§ **TASK INSTRUCTIONS**: Copy the entries below verbatim, from the line with "written like 23.7?" to the line with "It says 929925.0", including both of those lines.

§ **DATA FOR PROCESSING**:
Content starts

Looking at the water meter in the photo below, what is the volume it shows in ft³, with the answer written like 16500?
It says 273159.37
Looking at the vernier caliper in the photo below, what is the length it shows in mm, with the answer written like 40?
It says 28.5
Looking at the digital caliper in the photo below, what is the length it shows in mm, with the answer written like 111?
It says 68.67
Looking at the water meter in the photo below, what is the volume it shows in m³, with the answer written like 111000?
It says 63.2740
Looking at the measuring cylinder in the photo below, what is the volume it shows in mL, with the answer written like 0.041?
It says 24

Content ends
Content starts

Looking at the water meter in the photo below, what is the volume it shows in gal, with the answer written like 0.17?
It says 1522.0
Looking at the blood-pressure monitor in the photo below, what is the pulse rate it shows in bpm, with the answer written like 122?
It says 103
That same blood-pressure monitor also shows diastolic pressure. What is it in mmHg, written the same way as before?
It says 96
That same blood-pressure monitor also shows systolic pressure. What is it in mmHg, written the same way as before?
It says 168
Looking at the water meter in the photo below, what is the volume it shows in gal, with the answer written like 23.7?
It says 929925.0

Content ends
Content starts

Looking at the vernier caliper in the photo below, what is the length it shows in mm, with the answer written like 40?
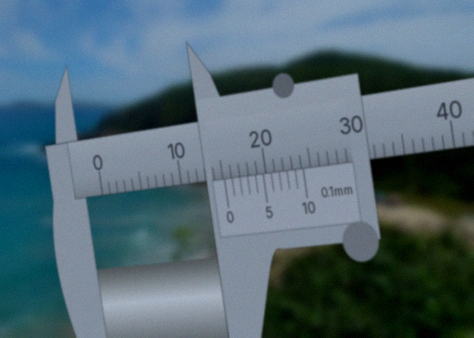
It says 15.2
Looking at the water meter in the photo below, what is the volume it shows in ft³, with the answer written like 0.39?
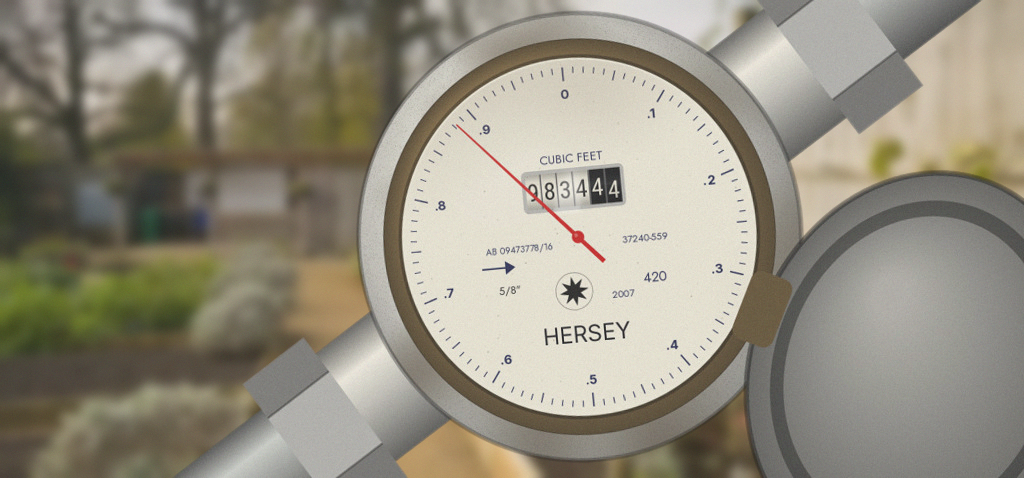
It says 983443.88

Content ends

§ **WORKED SOLUTION**:
Looking at the water meter in the photo below, what is the volume it shows in gal, with the answer written like 23.7?
It says 929925.0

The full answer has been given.